As minhas relações profissionais fazem-se sempre da maior franqueza e espírito crítico.
Ambos me têm valido curtos dissabores e uma enorme paz de espírito.
Depois das derrotas, nunca relembro o pénaltis não assinalados, mas sim aqueles que atirámos para fora; não penso na “dualidade de critérios do árbitro”, mas sim nos quilómetros que não corremos.
Serve isto para dizer que da busca de ver tanto mundo também resulta um olhar muito auto-critico.
Ora os meus, neste caso, são os arqueólogos.
Por isso, não sou dos que pensam que os problemas da Arqueologia nacional estão… no árbitro, na relva, nas linhas, na iluminação ou na bola (nem, como há alguns anos pude dizer, que os problemas da Universidade estejam nas cantinas, nas salas, nas mesas, no giz ou nas designações das cadeiras…), mas sim nos próprios arqueólogos (ou, naquele exemplo de há alguns anos: nos professores e nos alunos! Mas é apenas um exemplo, aliás, na altura eu era aluno).
Sou português, filho de uma família de juristas, arqueólogo, aprendiz de feiticeiro e também me faltam dentes. Sou o Miguel Almeida, 37 anos, do Porto.
Contai com isto de mim.
1 comentário:
Ora... finalmente alguém (… e acredito que outros o façam!) que coloca o dedo na ferida.

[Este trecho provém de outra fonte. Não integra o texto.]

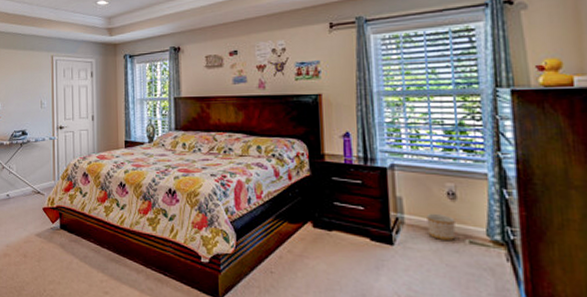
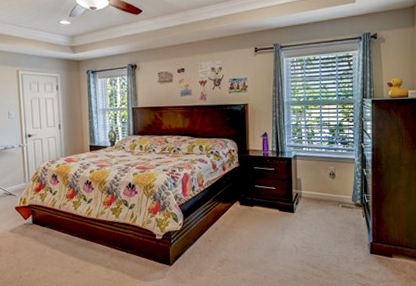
planter: present [427,213,456,240] -> none [316,188,334,206]

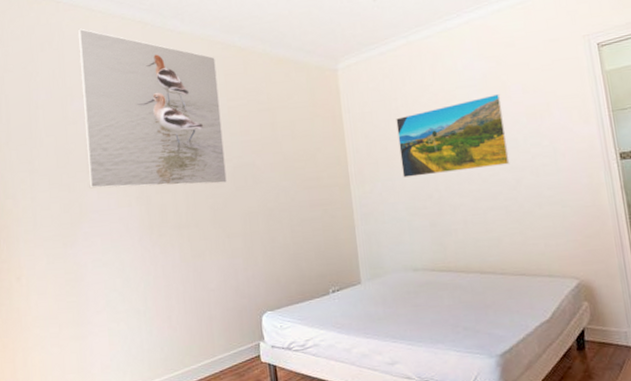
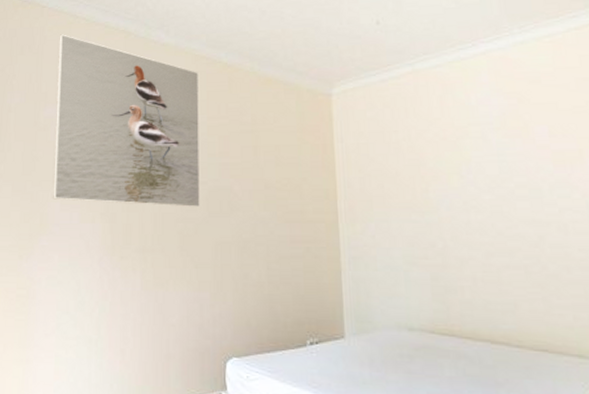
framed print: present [396,93,510,178] -> none [396,134,532,220]

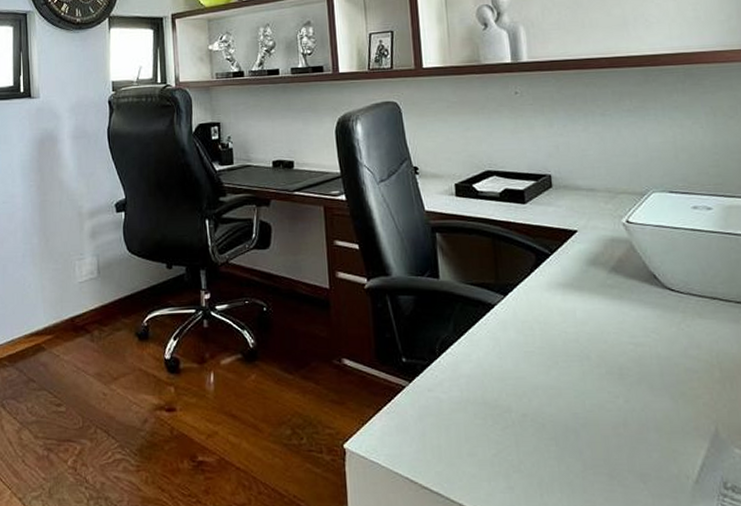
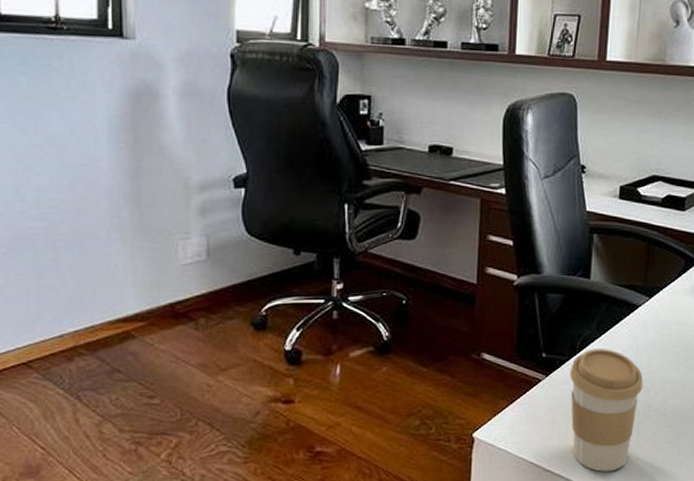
coffee cup: none [433,352,514,491] -> present [570,349,644,472]

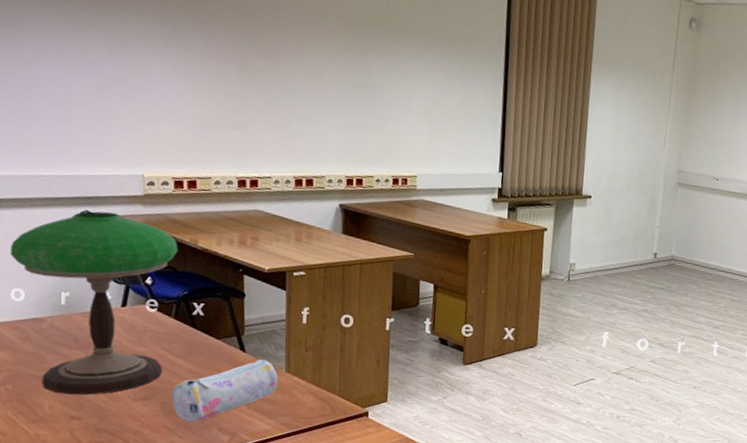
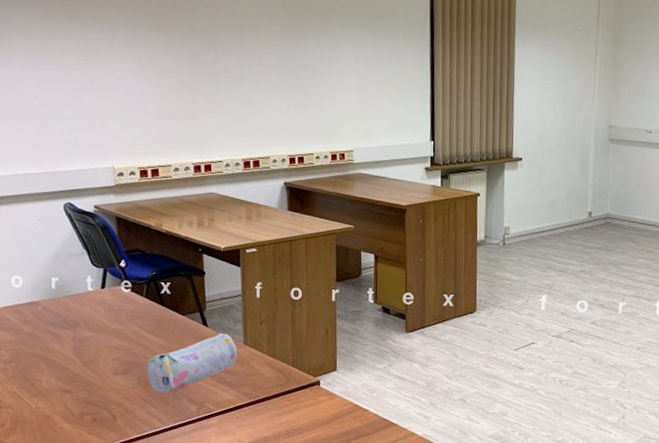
table lamp: present [11,211,178,395] -> none [10,203,146,371]

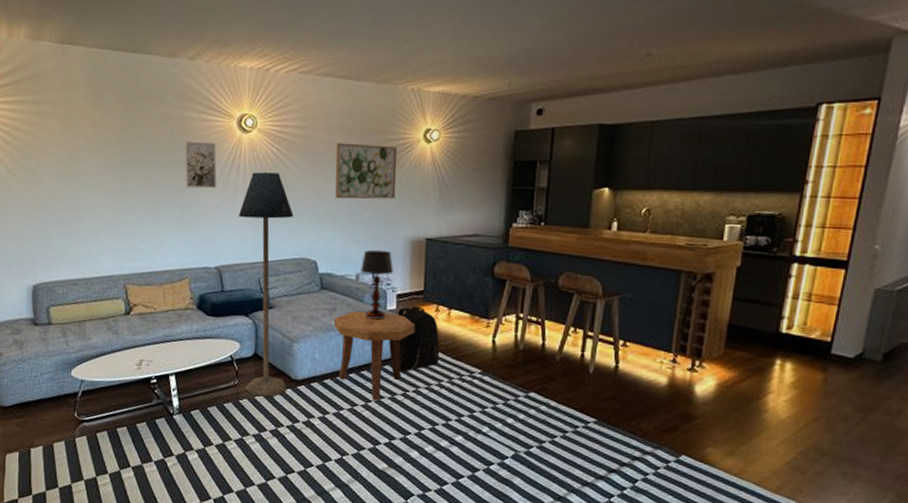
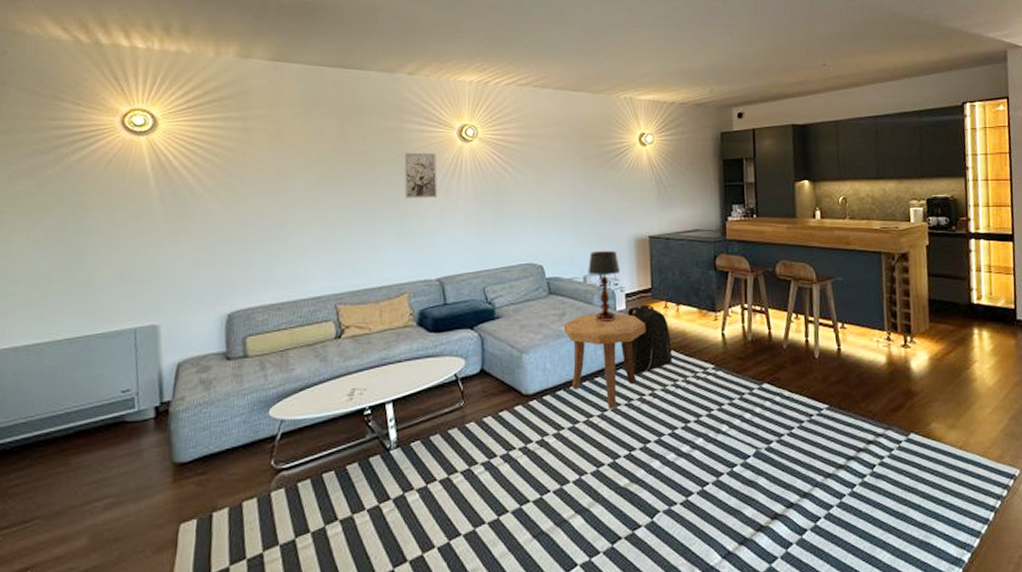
floor lamp: present [238,171,294,397] -> none [460,178,518,418]
wall art: present [335,143,398,199] -> none [557,149,617,202]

De facto, a culpa do estado da arqueologia nacional não é dos outros, mas sim dos “próprios arqueólogos”. O maior problema está gerado no seio do bando. Os outros problemas (zitos) poderiam ser ultrapassados se não existisse aquele gigante!
Nada justifica que, depois de terem passado tantos anos, após de Alqueva e F. Côa, ainda não exista, consolidado, “o grupo dos arqueólogos portugueses”.